■ **Source document**:
====

DeSales High School was a Catholic school established in 1912 in the Diocese of Rochester. It was located in the northern sector of Geneva, New York. DeSales High's mission was "to provide an academically excellent education in an intimate, faith-filled community". It was the only Catholic high school in the Finger Lakes region. DeSales closed on July 31, 2012 by the Diocese of Rochester due to financial struggles and decreasing enrollment. The final Senior class (the class of 2012) graduated in the centennial of the school.

History

Former principals
Previous assignment and reason for departure denoted within parentheses.
Rev. John Muckle–1912-1916
Rev. Francis Mason–1916-1928
Rev. Edward K. Ball–1928-1939
Rev. Raymond P. Nolan–1939-1953
Rev. Joseph Hogan–1953-1955
Rev. C. Richard Nagle–1955-1957 (Unknown, transferred to St. Thomas' Church)

====

■ **Information supplied**:
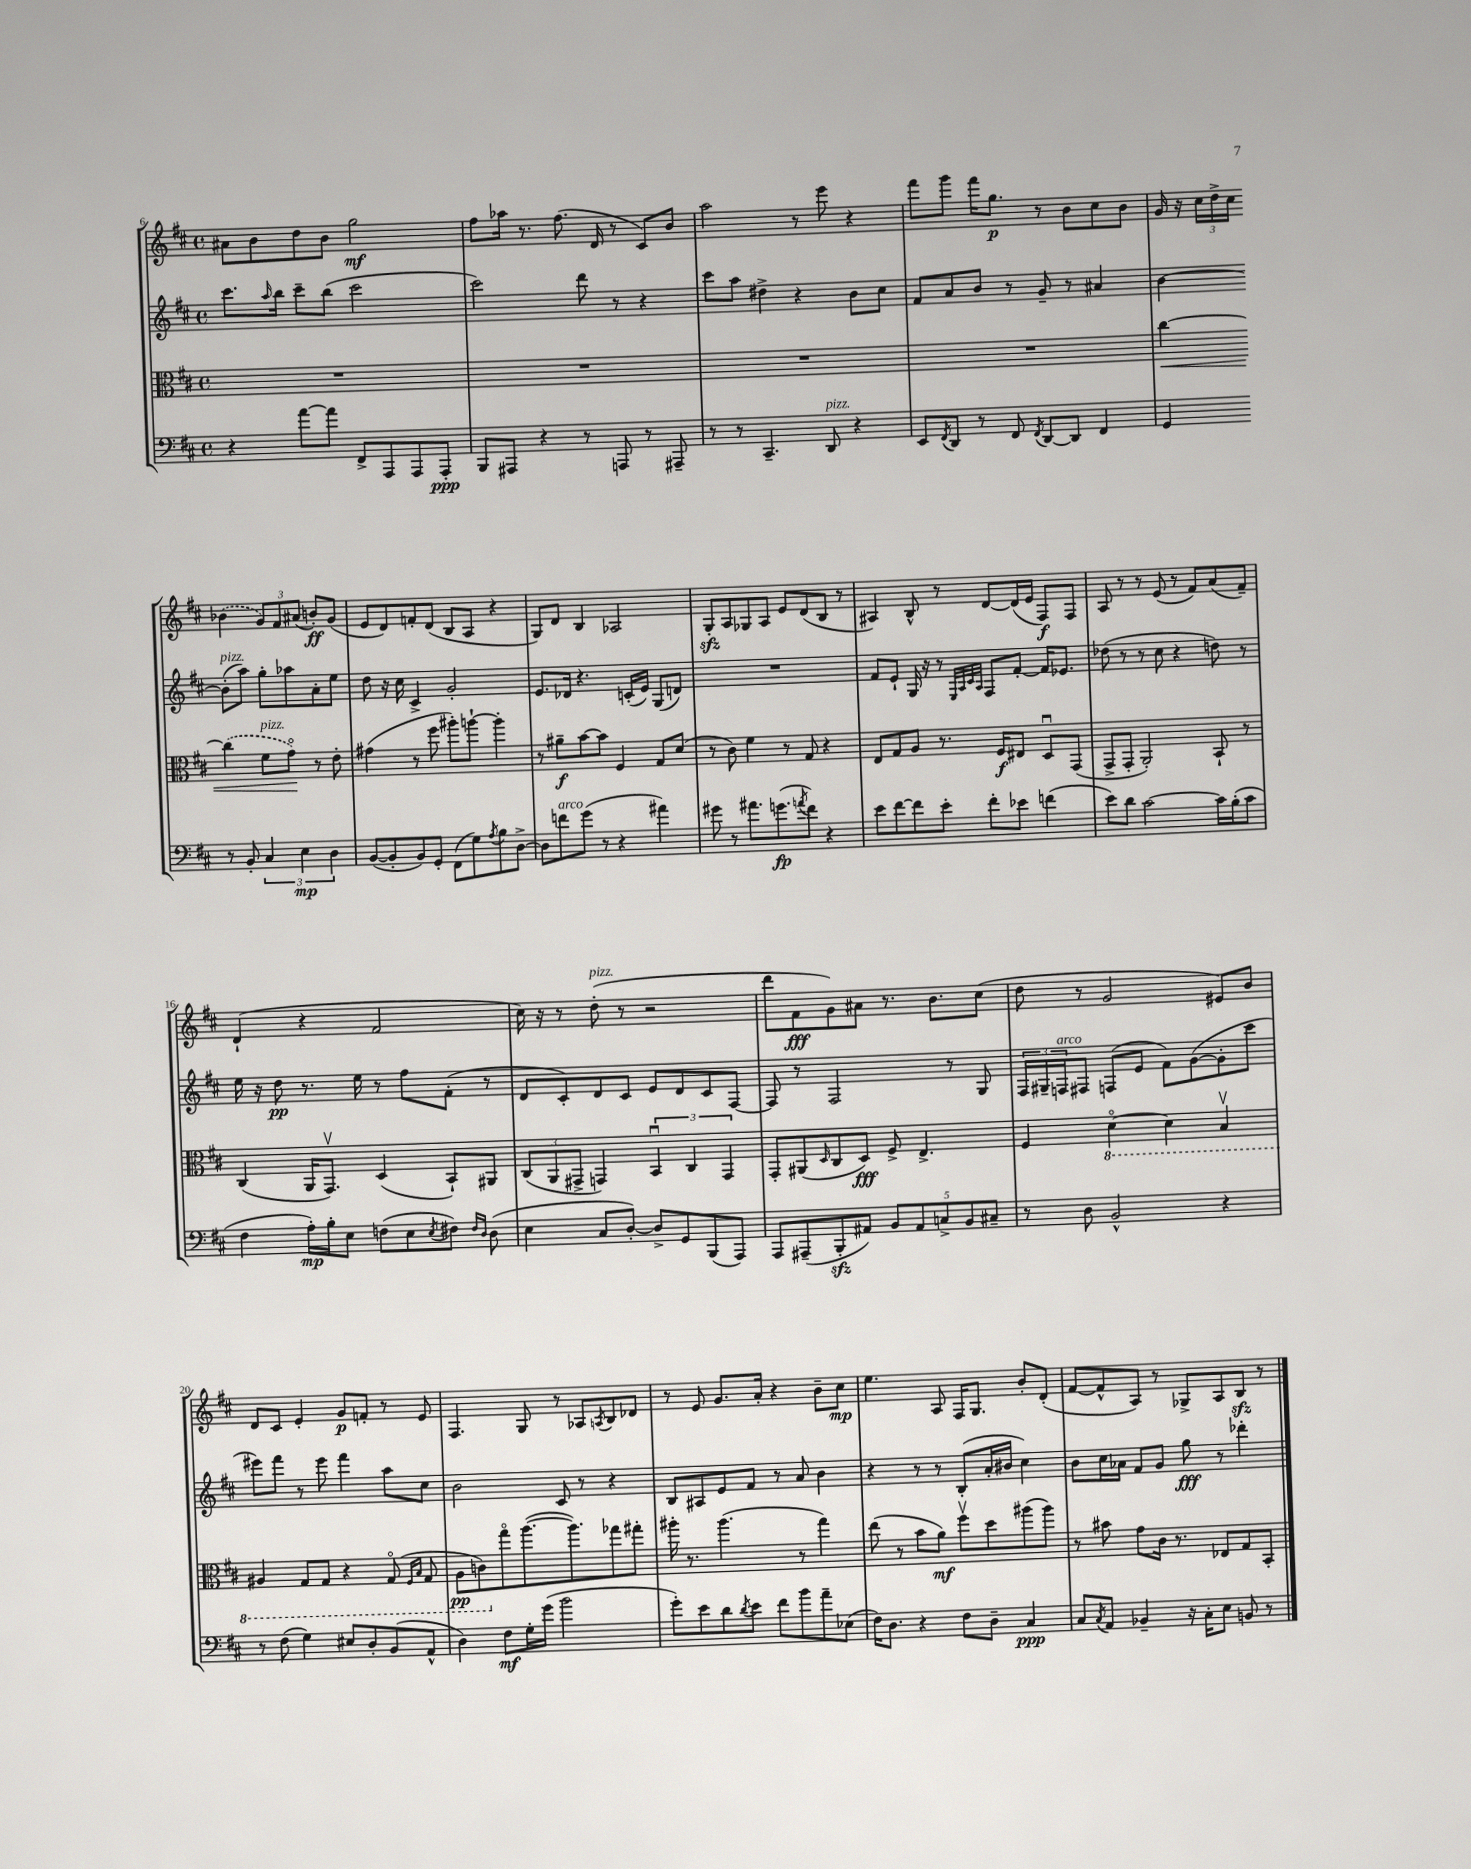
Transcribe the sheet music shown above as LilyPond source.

====

■ **Your instructions**:
In the text above about DeSales High School, transcribe the passage between "DeSales High School" and "denoted within parentheses.", inclusive.

■ **Solution to the problem**:
DeSales High School was a Catholic school established in 1912 in the Diocese of Rochester. It was located in the northern sector of Geneva, New York. DeSales High's mission was "to provide an academically excellent education in an intimate, faith-filled community". It was the only Catholic high school in the Finger Lakes region. DeSales closed on July 31, 2012 by the Diocese of Rochester due to financial struggles and decreasing enrollment. The final Senior class (the class of 2012) graduated in the centennial of the school.

History

Former principals
Previous assignment and reason for departure denoted within parentheses.